(Problem requirements): Starting with the first line, output the data exactly through to the end.

(Given data):

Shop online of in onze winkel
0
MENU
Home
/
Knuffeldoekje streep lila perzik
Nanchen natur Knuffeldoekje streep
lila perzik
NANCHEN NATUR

(Task solution):
Shop online of in onze winkel
0
MENU
Home
/
Knuffeldoekje streep lila perzik
Nanchen natur Knuffeldoekje streep
lila perzik
NANCHEN NATUR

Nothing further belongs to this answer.